Most of the players in this market are for-profit institutions that are problematic not only for the quality of education they offer but also for their aggressive support of education less as a public good than as a private initiative and saleable commodity, defined in this case through providing a service to the military in return for a considerable profit. And as this sector of higher education grows, it will not only become more privatized but also more instrumentalized, largely defined as a credentializing factory designed to serve the needs of the military, thus falling into the trap of confusing training with a broad-based education. Catering to the educational needs of the military makes it all the more difficult to offer educational programs that would challenge militarized notions of identity, knowledge, values, ideas, social relations, and visions.
Henry A. Giroux, Inside Higher Education, August 7
I couldn’t agree with Giroux more, in many senses, but I also feel his positions on the military and the university has a built in class bias.

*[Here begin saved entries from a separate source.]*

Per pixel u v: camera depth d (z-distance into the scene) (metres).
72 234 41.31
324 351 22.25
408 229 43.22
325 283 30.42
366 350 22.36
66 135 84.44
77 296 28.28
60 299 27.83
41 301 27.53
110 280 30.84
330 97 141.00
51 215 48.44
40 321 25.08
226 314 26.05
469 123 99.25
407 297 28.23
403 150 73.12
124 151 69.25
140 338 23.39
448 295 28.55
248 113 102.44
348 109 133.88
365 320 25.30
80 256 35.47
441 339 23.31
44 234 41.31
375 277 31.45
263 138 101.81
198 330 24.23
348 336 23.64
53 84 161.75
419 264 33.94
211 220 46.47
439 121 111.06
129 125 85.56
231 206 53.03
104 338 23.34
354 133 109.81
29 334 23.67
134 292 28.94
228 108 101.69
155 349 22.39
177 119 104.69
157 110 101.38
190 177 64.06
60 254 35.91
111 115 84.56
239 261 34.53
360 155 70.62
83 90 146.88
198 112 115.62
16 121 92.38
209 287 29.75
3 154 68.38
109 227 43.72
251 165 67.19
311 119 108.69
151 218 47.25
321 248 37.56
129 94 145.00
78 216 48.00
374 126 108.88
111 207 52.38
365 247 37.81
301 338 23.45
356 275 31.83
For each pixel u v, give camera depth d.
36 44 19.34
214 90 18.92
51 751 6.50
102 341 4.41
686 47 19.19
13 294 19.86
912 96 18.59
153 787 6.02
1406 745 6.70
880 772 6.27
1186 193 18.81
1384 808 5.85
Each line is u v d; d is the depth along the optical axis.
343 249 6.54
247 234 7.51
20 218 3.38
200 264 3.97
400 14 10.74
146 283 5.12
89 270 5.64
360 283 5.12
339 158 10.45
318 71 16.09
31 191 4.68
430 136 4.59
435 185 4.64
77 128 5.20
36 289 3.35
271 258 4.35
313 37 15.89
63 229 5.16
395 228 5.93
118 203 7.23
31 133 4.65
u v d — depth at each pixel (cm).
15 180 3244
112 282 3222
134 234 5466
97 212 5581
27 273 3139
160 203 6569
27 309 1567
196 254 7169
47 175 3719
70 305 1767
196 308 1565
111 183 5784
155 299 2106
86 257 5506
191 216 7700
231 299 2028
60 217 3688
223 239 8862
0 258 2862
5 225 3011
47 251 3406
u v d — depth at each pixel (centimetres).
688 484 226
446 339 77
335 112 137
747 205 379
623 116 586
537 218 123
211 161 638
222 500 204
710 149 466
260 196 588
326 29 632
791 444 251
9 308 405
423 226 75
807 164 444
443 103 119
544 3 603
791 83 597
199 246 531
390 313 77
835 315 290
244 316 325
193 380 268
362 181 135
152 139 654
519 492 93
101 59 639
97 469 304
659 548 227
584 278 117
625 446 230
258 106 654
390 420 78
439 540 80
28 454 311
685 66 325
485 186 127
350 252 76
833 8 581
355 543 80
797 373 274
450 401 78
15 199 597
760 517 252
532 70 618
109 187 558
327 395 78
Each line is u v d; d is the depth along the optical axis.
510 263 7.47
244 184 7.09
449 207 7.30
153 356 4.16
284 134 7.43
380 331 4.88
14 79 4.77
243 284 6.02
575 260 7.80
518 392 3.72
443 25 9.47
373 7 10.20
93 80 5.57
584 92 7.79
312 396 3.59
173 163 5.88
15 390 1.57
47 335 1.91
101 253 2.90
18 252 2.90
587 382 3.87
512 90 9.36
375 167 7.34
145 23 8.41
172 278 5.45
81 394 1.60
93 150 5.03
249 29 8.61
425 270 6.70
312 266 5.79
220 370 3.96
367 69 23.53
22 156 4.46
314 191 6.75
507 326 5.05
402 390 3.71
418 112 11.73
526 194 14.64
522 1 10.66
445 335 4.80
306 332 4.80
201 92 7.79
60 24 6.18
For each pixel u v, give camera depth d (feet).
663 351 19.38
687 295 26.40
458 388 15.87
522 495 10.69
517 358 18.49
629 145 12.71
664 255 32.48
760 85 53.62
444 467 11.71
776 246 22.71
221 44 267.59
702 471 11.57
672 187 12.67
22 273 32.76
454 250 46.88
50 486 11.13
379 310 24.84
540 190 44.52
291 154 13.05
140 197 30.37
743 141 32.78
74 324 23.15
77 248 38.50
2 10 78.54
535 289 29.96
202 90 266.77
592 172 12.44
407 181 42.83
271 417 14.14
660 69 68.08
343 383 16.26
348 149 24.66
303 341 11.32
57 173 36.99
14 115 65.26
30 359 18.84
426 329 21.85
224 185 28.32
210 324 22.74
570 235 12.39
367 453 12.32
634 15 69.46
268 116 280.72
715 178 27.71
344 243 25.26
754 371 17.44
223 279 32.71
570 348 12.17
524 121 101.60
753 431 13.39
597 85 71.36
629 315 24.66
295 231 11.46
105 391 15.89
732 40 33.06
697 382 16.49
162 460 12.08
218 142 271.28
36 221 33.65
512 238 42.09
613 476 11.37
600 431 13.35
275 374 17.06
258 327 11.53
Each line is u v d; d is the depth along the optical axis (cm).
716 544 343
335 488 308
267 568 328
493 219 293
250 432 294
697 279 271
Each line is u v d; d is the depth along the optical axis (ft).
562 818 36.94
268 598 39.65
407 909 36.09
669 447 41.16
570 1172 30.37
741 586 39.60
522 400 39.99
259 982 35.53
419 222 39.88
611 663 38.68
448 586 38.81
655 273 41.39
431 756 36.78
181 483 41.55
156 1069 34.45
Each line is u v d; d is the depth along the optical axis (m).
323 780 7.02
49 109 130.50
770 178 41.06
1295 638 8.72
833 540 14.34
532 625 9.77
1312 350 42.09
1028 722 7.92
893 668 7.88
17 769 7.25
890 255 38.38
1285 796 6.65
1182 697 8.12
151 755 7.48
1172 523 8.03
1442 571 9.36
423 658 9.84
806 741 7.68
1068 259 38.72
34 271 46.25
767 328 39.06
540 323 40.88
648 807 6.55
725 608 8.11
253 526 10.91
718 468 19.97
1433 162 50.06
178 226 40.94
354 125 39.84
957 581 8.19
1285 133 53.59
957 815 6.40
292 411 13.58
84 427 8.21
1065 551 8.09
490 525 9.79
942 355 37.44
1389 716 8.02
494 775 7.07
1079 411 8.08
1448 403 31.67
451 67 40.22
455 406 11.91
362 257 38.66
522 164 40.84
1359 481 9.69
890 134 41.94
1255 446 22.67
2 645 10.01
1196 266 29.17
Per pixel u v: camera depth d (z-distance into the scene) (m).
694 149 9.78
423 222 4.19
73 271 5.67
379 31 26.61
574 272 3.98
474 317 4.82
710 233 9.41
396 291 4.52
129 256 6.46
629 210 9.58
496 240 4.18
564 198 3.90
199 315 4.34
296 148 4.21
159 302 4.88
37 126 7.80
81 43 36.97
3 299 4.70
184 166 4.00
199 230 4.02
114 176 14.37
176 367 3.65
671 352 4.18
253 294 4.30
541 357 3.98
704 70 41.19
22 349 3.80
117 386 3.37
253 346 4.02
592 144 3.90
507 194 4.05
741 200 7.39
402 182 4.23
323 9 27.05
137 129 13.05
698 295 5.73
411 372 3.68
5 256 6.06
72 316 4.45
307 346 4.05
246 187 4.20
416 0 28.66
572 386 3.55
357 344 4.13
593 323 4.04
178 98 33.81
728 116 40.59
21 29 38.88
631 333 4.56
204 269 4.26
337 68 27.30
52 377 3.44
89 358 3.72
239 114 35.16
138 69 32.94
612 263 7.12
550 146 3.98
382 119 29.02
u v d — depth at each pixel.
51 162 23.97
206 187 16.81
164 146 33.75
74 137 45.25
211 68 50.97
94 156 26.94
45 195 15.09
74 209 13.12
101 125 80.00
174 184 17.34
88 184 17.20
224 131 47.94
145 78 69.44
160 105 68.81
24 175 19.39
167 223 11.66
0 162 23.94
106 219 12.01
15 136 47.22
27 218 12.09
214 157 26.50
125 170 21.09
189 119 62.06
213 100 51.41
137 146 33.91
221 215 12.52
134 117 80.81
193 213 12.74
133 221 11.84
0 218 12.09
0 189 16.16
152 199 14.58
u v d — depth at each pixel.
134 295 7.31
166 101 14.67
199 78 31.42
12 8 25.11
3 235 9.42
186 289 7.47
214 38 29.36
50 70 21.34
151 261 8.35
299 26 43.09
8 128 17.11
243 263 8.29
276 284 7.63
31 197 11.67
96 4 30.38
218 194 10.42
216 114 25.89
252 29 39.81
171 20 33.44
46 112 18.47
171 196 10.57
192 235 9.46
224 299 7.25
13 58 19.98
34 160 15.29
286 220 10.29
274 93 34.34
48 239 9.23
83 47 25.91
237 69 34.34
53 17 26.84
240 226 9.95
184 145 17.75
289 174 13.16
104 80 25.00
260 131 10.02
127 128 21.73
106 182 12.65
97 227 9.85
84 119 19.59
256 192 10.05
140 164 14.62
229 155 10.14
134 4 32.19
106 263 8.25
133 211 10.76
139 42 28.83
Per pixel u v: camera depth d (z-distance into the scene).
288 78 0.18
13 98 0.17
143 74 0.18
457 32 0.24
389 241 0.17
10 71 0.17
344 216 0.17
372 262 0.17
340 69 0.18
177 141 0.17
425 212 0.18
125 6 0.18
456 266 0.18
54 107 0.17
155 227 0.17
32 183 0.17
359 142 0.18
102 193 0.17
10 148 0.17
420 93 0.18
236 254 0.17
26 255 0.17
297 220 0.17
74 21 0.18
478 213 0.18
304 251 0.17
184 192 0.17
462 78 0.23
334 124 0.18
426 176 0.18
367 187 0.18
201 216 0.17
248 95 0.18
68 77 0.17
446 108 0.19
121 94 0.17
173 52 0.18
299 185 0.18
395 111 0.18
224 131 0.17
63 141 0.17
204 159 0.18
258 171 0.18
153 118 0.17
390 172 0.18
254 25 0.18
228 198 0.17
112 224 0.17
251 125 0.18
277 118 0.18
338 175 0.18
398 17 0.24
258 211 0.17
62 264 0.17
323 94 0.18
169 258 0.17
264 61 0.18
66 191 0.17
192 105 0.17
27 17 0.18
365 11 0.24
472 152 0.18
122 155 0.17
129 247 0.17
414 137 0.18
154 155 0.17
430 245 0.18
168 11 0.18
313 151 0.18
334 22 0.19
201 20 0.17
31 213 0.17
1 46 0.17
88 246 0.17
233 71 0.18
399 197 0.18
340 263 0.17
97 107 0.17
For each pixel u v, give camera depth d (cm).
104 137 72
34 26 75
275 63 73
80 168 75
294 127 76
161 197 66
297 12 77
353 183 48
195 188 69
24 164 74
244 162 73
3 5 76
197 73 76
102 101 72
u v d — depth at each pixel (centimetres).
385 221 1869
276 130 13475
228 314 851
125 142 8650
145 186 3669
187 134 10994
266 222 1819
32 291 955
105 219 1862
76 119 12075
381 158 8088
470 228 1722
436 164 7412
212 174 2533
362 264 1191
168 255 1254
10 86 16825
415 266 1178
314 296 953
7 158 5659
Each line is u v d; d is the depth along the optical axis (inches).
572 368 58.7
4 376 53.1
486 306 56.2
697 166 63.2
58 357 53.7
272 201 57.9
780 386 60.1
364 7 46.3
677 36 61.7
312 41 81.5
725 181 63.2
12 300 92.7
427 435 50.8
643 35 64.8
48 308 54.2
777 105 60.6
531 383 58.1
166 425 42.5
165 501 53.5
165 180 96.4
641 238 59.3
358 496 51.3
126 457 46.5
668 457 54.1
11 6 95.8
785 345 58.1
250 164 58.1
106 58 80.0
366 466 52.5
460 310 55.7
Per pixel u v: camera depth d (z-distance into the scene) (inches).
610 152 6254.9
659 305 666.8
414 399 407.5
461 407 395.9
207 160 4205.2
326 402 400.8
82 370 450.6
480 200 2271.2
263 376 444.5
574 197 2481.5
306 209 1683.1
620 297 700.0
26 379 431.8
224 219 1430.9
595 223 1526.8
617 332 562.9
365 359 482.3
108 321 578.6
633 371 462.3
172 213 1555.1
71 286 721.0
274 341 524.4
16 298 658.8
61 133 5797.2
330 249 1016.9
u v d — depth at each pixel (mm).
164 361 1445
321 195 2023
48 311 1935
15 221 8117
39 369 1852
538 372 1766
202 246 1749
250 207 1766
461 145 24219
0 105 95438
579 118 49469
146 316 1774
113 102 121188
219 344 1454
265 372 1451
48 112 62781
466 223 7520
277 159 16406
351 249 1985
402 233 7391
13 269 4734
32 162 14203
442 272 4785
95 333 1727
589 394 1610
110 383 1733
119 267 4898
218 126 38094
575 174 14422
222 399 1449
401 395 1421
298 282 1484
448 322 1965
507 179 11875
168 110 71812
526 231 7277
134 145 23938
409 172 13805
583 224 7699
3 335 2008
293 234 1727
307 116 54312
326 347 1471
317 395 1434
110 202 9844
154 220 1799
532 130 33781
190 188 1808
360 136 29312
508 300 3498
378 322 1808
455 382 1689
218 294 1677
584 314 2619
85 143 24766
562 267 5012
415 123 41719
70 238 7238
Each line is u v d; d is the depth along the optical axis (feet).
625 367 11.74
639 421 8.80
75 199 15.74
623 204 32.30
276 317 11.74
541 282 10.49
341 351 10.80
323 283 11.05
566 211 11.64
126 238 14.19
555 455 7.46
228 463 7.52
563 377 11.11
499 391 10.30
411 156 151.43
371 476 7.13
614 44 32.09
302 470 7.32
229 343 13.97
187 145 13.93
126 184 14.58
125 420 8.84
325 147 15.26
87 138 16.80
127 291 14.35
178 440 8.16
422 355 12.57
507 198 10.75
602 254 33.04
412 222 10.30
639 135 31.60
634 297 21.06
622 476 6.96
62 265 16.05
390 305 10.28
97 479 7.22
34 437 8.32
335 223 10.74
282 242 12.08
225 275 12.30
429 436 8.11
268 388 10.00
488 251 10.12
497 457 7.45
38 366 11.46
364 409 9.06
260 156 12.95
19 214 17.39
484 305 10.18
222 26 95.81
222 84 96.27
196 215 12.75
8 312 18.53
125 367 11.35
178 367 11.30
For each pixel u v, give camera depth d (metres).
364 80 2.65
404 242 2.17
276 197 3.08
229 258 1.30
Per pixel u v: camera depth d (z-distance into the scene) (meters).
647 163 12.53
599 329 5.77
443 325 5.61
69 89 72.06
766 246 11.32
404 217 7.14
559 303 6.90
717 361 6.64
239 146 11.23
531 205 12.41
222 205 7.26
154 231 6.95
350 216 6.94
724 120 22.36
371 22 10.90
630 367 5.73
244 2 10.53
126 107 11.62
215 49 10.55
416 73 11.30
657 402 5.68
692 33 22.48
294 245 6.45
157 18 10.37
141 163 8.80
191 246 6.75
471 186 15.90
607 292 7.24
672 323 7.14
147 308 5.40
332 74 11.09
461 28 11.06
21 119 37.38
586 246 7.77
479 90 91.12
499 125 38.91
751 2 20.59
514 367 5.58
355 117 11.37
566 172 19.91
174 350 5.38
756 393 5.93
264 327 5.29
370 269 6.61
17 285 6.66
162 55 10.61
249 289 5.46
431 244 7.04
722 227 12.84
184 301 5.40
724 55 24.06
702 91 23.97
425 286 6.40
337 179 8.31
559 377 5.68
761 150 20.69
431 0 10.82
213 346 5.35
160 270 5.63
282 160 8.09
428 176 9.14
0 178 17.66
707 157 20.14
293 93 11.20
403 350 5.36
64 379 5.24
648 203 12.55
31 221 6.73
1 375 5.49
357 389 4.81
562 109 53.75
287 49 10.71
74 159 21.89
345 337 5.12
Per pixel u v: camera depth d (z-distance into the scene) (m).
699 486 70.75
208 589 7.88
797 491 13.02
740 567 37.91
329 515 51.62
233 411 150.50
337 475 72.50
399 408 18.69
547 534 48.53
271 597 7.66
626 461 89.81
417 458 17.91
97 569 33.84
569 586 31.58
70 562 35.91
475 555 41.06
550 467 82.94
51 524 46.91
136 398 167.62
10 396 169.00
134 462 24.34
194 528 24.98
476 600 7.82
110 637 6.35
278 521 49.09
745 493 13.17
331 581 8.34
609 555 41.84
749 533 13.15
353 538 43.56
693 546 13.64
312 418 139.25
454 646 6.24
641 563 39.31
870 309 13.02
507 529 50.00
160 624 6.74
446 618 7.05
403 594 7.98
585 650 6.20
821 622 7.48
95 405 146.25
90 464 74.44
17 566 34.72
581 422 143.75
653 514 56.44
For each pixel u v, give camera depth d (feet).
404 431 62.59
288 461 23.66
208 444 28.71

It’s really a sin of omission rather than commission. I think this impact of this militarized, credentializing factory education system is going to be blunted at the high status research institutions where Giroux has spent his career.
Or, rather, it will be blunted for the privileged professors who work at these institutions and for their equally privileged students. It will be most sharply
felt at the lower ends of the educational hierarchy, in the community colleges and the online schools. That won’t change until the privileges rooted in the educational hierarchy change.
People sign up in droves for online classes and community colleges because these ‘instrumentalized’ credentials are real capital that can be successfully invested. They sign up because they don’t have access to the liberals arts education system. Perhaps they have been told that they are not “college material,” because they did poorly on a standardized test. Or perhaps they are put off by the risks of the debt needed to get a degree.
There are alternatives, of course. Wealthy research institutions could, for example, create a system of cheap, online education, staffed by tenured professors and specifically designed to meet the needs of these students. They would provide instrumental capital as well as the liberal arts education championed by Giroux. That won’t happen until the privileged professors turn their attention to getting their own houses in order.